Politicians have tried to show the American public how invested they are in the initiative to remove the detention centers; in fact, a couple of democratic presidential candidates have visited the centers and reported on their inhumane conditions. Beto O’Rouke alsolive streamed a rally against these detention centers a few weeks ago shortly after AOC had called them concentration camps. Most recently, AOC emotionally spoke in Congress in detail about the conditions of the concentration camps, and a United Nations human rights chief was apparently “appalled” by the conditions. At this point, it’s truly insane to justify this in anyway, and it saddens me that this is tens and tens of thousands of immigrants’ first taste of America.
What Can You Do?
So what can you do to help stop the horrific conditions of migrants at the southern border? First: talk to your elected officials by finding their number online and calling and/or texting them about how you feel. Your elected official is there to represent you, so in theory, this should have a direct effect. If you’re unsure about how to contact your elected officials, there are so many helpful guides online that makes this course of action quicker and easier than you would think.

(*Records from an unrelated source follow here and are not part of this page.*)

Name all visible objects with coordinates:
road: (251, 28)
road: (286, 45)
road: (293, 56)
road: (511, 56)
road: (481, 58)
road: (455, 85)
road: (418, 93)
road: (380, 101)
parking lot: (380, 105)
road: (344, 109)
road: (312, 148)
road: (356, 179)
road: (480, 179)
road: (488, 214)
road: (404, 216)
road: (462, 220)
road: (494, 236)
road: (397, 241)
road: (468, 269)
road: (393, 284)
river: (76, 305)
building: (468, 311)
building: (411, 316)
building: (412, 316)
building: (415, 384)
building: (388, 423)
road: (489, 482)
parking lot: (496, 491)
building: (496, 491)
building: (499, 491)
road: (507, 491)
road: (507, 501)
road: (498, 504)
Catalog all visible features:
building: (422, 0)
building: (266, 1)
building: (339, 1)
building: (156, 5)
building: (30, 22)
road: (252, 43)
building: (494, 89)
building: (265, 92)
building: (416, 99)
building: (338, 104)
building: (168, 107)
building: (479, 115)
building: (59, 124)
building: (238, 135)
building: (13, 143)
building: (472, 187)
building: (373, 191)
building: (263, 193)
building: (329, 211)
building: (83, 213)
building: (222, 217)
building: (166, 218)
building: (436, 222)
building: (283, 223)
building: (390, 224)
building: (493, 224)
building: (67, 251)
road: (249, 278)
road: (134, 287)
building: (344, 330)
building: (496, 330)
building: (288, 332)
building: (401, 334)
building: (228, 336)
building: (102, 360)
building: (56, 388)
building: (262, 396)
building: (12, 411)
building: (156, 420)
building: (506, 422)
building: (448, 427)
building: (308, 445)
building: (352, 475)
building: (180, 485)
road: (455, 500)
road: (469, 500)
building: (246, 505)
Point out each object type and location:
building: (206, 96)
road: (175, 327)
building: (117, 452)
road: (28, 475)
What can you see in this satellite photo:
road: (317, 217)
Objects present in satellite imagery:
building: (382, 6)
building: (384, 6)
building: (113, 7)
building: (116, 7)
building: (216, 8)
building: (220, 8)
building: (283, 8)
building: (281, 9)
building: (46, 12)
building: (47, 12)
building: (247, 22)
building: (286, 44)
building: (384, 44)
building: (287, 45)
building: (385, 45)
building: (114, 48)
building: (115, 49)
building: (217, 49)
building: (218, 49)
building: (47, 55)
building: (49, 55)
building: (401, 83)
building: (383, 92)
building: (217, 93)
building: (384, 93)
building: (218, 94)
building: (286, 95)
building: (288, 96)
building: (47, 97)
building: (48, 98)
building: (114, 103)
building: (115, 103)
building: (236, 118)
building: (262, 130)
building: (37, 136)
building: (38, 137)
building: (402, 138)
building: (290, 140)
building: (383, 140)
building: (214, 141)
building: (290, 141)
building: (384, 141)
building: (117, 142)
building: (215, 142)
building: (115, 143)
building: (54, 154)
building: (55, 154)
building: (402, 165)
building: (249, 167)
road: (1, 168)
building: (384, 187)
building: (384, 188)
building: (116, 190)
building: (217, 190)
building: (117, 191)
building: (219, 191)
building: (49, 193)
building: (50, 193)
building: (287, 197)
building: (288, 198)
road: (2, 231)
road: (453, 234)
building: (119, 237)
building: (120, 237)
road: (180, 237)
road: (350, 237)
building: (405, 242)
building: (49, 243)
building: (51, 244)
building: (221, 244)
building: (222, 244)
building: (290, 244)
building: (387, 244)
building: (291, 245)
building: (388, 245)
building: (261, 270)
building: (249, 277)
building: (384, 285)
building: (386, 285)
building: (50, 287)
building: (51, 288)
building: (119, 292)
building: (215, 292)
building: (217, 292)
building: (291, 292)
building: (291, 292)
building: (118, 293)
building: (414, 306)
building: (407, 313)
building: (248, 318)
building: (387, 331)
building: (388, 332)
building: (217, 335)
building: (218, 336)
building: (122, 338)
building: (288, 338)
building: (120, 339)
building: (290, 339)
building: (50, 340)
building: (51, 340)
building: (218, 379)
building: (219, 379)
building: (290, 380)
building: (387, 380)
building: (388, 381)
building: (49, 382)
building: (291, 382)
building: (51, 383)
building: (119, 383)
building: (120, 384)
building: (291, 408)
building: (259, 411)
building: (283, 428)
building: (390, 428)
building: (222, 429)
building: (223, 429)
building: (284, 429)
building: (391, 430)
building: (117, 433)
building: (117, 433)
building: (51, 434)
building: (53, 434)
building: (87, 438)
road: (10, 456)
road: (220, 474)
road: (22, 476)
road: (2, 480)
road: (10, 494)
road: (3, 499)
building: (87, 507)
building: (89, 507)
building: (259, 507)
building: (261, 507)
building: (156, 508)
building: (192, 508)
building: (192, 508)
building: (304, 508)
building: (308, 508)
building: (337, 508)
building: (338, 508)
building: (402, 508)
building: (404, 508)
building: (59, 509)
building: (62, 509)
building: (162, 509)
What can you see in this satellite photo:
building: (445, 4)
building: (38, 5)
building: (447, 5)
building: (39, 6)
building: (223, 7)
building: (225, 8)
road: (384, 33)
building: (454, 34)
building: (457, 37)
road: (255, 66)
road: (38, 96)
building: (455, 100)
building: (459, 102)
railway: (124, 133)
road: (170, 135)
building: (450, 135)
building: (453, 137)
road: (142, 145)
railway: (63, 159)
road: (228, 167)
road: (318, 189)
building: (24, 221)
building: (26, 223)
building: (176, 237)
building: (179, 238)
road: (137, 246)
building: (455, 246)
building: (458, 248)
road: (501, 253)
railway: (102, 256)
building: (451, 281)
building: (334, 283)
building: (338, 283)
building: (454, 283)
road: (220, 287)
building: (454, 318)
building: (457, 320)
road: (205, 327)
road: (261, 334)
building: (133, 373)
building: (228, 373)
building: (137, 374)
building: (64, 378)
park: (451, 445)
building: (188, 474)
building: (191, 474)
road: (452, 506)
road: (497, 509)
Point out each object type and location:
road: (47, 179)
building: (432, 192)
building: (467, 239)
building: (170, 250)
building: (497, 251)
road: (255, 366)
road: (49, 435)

The other most important things you can do are attend protests and rallies such as the nation-wide #CloseTheCamps rallies, share information on the topic of migrants, and support organizations that are helping to close the camps and educate people on this topic. For example, KIND (Kids In Need of Defense), Border Angels, Al Otro Lado, Justice in Motion, Texas Civil Rights Project, Pueblo Sin Fronteras, Neta, and many more are a few very important organizations that each have a specific purpose. Read up on each one, pick a couple to donate to, or set a monthly donation goal for yourself.